PCR for COVID-19 testing
Currently, lab-based reverse transcriptase polymerase chain reaction (RT-PCR) tests are the gold standard for detecting whether or not someone currently has COVID-19. In such tests, samples are analyzed for viral RNA. If present, the SARS-CoV-2 genetic material is then isolated using an extraction kit and a complimentary DNA (cDNA) copy is made from the viral RNA template. Primers amplify these sequences to enable the virus' genetic material to be detected.
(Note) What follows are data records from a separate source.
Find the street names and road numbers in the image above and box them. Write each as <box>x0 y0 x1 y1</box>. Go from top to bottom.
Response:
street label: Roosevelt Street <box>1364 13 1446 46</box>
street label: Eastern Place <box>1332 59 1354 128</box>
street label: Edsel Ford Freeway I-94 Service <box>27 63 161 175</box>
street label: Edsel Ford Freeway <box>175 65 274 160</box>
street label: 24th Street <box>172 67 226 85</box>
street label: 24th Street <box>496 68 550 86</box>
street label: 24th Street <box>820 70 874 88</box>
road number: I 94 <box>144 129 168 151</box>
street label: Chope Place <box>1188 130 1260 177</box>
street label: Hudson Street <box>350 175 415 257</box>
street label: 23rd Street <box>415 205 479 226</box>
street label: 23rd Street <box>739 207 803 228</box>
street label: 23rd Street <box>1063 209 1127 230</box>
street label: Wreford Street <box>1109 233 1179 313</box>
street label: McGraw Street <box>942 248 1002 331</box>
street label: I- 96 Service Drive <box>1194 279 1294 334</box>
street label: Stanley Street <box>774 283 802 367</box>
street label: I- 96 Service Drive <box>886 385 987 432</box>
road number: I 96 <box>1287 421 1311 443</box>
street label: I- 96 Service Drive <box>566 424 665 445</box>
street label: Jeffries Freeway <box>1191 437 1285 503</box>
A note on “antigen” testing
RT-PCR tests, such as those done in labs and in the CovidNudge device, have colloquially been called “antigen tests” in COVID-19 reporting.
Technically, true antigen tests are a different kind of test that look at viral proteins rather than genetic material – these types of tests are not yet widely available for COVID-19. PCR testing is more accurate, although far more time-consuming. Problems with sample processing and test availability have recently swamped health services in the UK, with just one-third of PCR tests being turned around in 24 hours in England during the week to 9 September.
Enter CovidNudge. The team had identified that an ideal rapid COVID-19 diagnostic would require no sample pre-processing whatsoever to simplify the test. CovidNudge is, essentially, a portable PCR platform spread across two devices:
- A 40g blue container, called the DnaCartridge, which looks a bit something you might put your retainer in at night. A nose and throat swab is taken from a patient and inserted directly into the DnaCartridge. The sample preparation is entirely automated within this cartridge.
- The cartridge is then introduced into the NudgeBox processing unit, which weighs 5kg and is roughly the size of a shoebox. This contains all the testing equipment required to run a real-time RT-PCR test.
One additional feature of CovidNudge is its inclusion of a sample adequacy control which verifies that the sample has been captured on the swab. This control is a human gene known as RNaseP. In some other portable tests, the lack of an adequacy control has opened up the possibility of false negative results.
Sensitivity and specificity
So how did CovidNudge perform? The test achieved an overall sensitivity of 94%, and a specificity of 100% compared with lab-based tests. Sensitivity measures the likelihood that a COVID-19 positive sample will test positive, whereas specificity measures how likely a negative sample will test as negative. Of the 386 samples that were collected, CovidNudge provided 67 positive results, as opposed to 71 positive results from the lab test.
In comment to the Science Media Centre, Lawrence Young a professor of molecular oncology at the University of Warwick, who wasn’t involved with the research, said, “The CovidNudge test, like other point-of-care diagnostics, could have an important role where near-patient real-time decision making is necessary such as screening patients for admission to hospital or for surgery.”
Despite this potential use, Paul Hunter a professor in medicine at the University of East Anglia said the device’s low-throughput – it can only measure one sample at a time – meant that it would probably not fill the need for rapid mass-testing. Furthermore, Hunter queried whether the promising accuracy results could be repeated in non-clinical settings: “Although the sensitivity and specificity look very good this is based on initial testing in centers of excellence. Whether this degree of accuracy could be maintained during routine use in the real world is a big question and needs to be monitored during any roll out of the technology.”
For now, CovidNudge remains a clinical tool but has now been installed in eight London hospitals. DnaNudge’s CEO and co-founder, Imperial Regius Professor Chris Toumazou, commented: “The DnaNudge test was developed as a lab-free, on-the-spot consumer service that can be delivered at scale, so we clearly believe it offers very significant potential in terms of mass population testing during the COVID-19 pandemic. The platform is well suited to testing in primary care and community settings with potential for use in non-healthcare settings such as care homes, schools, transport hubs, offices, and, to help bring the arts back, in theatres and venues.”